### BUTIR TUGAS A
Menurut teks tentang kemitraan pabrik rokok dengan petani tembakau, berapa produktivitas tertinggi yang dapat dicapai dengan luas lahan saat ini menurut perhitungan Budidoyo?
### BUTIR TUGAS B
Kembalikan salinan persis bagian teks tentang kemitraan pabrik rokok dengan petani tembakau, mulai dari "Direktur Jenderal Perdagangan" dan terus hingga "menyerap tembakau lokal.".

### TEKS YANG DITAMPILKAN
Hal itu bisa dilakukan melalui mandatory (kewajiban) kemitraan pabrik dengan petani. Jadi, pabrik rokok punya kepentingan yang lebih besar terhadap kualitas dan volume produksi tembakau lokal. Kata Budidoyo, soal wajib bermitra dengan petani sudah diusulkan sejak lama ke pemerintah. Namun, sampai saat ini tidak juga digubris.

Kemitraan tidak hanya dibangun di atas lahan yang sudah ada. Dalam perhitungan Budidoyo, dengan luas lahan saat ini, produktivitas bisa digenjot paling banter hingga sekitar 200.000 ton per tahun. Masih jauh dari kebutuhan yang sekitar 350.000 ton.

Maklum, kondisi lahan dan struktur tanah membuat produktivitas ada batasannya. Ada daerah yang bisa menghasilkan hingga 1,5 ton tembakau per ha. Tidak sedikit yang produksinya rata-rata cuma 700 kg per ha.

Faktor lainnya, kata Soeseno, masih banyak petani yang mengolah lahan tembakaunya secara tradisional. Padahal, teknologi dan cara bertani yang tepat mampu meningkatkan produksi tembakau.

Dua tahun terakhir, program kemitraan sudah dijalankan di beberapa kota penghasil tembakau di Indonesia. Misalnya  Madura, Jember, Bondowoso dan Lumajang serta wilayah sekitar Jawa Tengah yakni Rembang, Wonogiri, dan Purwodadi. Hasilnya, cukup membantu petani yang menjadi mitra.

Rupanya, pemerintah sudah berpikir untuk mendorong kemitraan pabrik rokok dengan petani. Cuma caranya bukan melalui mandatory seperti yang diusulkan oleh Budidoyo dan Soeseno.

Direktur Jenderal Perdagangan Luar Negeri Kementerian Perdagangan Oke Nurwan menuturkan, aturan yang mereka buat akan memaksa importir punya kepentingan yang lebih besar terhadap kualitas dan produktivitas tembakau lokal.

Sebab importir, baik produsen rokok maupun importir umum, diwajibkan menyerap tembakau lokal lebih dulu sebelum mendapat rekomendasi impor. Minimal, bentuknya berupa komitmen dari importir untuk menyerap tembakau lokal.

### BAHAN YANG DIBERIKAN

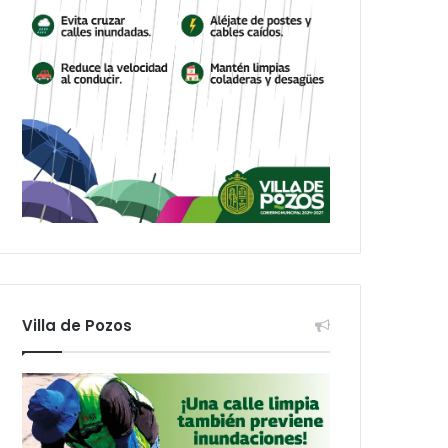
Villa de Pozos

### JAWABAN TERTULIS A
Sekitar 200.000 ton per tahun.

### JAWABAN TERTULIS B
Direktur Jenderal Perdagangan Luar Negeri Kementerian Perdagangan Oke Nurwan menuturkan, aturan yang mereka buat akan memaksa importir punya kepentingan yang lebih besar terhadap kualitas dan produktivitas tembakau lokal.

Sebab importir, baik produsen rokok maupun importir umum, diwajibkan menyerap tembakau lokal lebih dulu sebelum mendapat rekomendasi impor. Minimal, bentuknya berupa komitmen dari importir untuk menyerap tembakau lokal.